私「部屋のベルが鳴って開けたら花売りが立っていて本当に恐かった。2人も気をつけて!」
記者I「えっ(困惑)」
記者Y「『ヴェトモン(VETEMENTS)』の招待状じゃないですか、それ!」
私「え?」
記者Y「受け取らなかったんですか?笑」
私「受け取らずに閉めました。まじな話?」
記者Y「まじです。部屋の前とかに置いてありません?」
私「ない」
記者Y「拒否られたからフロントに預けられているかもですね」
私「勘弁して!」
記者I「恐怖!」
とまあ、恐怖心をあっという間に解消してくれたLINEって便利、という話はさておき、そう、バラ売りの男性は「ヴェトモン」の招待状の配達人だったのです。
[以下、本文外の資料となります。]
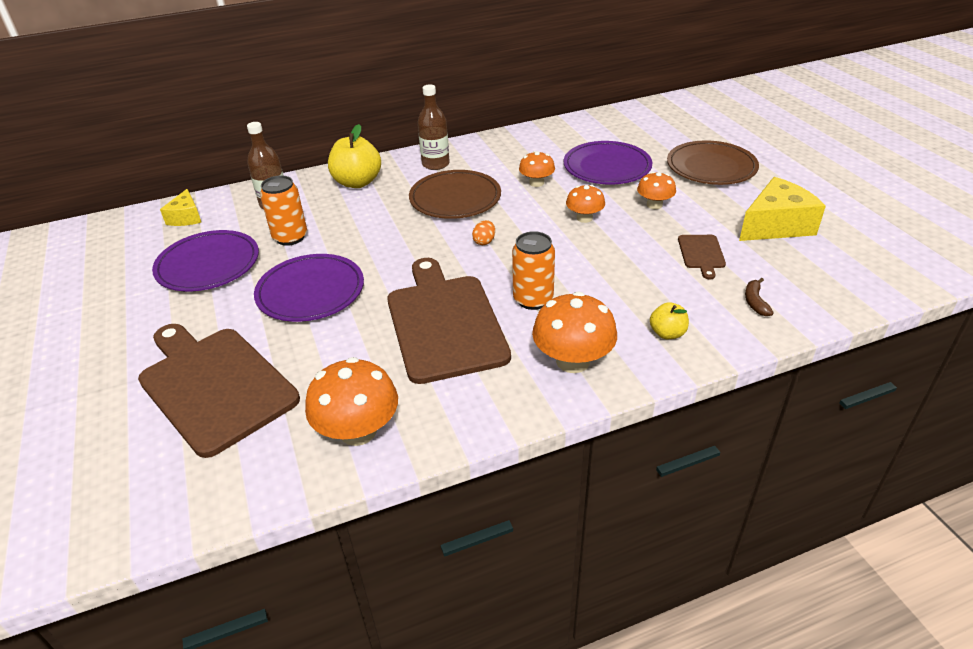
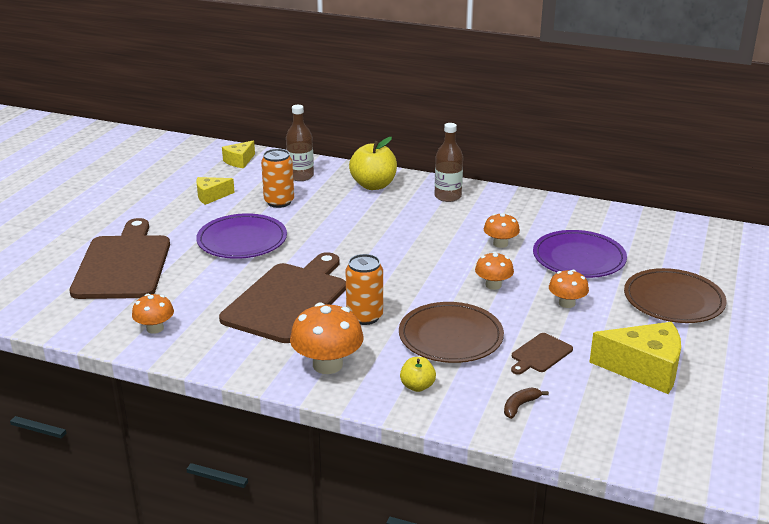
camera: 40 degrees right, 10 degrees down
(208, 265) = (211, 196): purple plate -> yellow cheese
(358, 431) = (155, 328): orange mushroom -> orange mushroom, size x0.60
(455, 198) = (422, 227): brown plate -> brown plate (450, 337)
(484, 241) = (394, 265): orange egg -> none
パリではレストランなどに花売りの人が入って来ることはよくありますが、どうやらそれを模した演出です。
その後フロントで、バラの造花一輪と小さな小さな招待状を受け取りました。フロントスタッフに「怖かったよ!ナンなの!あなたたち、彼を中に入れたでしょ。共犯?」と訴えると、ケラケラ笑っていました。そこ、笑うところじゃないから!!と睨みをきかせつつ、恐怖心が抜けて脱力後はこちらも笑いが止まらず。バラ一輪を手に、深夜のパリでいつまでも大笑いです。その絵もきっとある意味怖かったでしょう。
ドキドキを共有すると仲良くなるという、デートの戦法があるそうですが、そういう狙いでしょうか?少なくとも、話題の「ヴェトモン」の世界にいきなり引きずり込まれたことは確かです。
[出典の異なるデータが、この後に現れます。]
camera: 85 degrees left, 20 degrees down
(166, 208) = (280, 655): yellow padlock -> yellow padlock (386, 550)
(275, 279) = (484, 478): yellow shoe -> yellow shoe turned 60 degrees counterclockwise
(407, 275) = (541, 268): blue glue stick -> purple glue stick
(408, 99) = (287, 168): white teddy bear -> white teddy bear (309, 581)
「ヴェトモン」のデムナ・ヴァザリアは、弊紙とのインタビューの中で、これまでショー会場に中華レストランやゲイバーを選んできた理由について「“本物”のリアルなパリであることが重要だから」と話していましたが、招待状配達の演出はまさにパリのリアル。そして、少し挑戦的。「ノー」と言って扉を閉じたこちらの対応も予測していたのかもしれませんね。「ヴェトモン」チームは、そんなコミュニケーションも楽しんでいそうです。
翌日、「ジャックムス」のショー会場に、デムナを中心に徒党を組んで現れた「ヴェトモン」軍団の様子を見て、彼らのいたずら魂を確信しました。そこがチュイルリー公園内のシンプルなテントの中であれ、フードを被り、絡み合って笑いながら歩く彼らの周囲だけには混沌とした雑踏のような景色が広がっていました。
申し訳なかったのは花売り役のアルバイト(だったと思われる)の男性です。ごめんなさい。でも、本当に怖かったのです。
そんな「ヴェトモン」のショーは、パリ時間本日3日の夜9時から。どんなリアルが飛び出すか、楽しみです。
なお、動揺に加え、造花がリアルだったため約2日間、水を入れた花瓶に挿しました。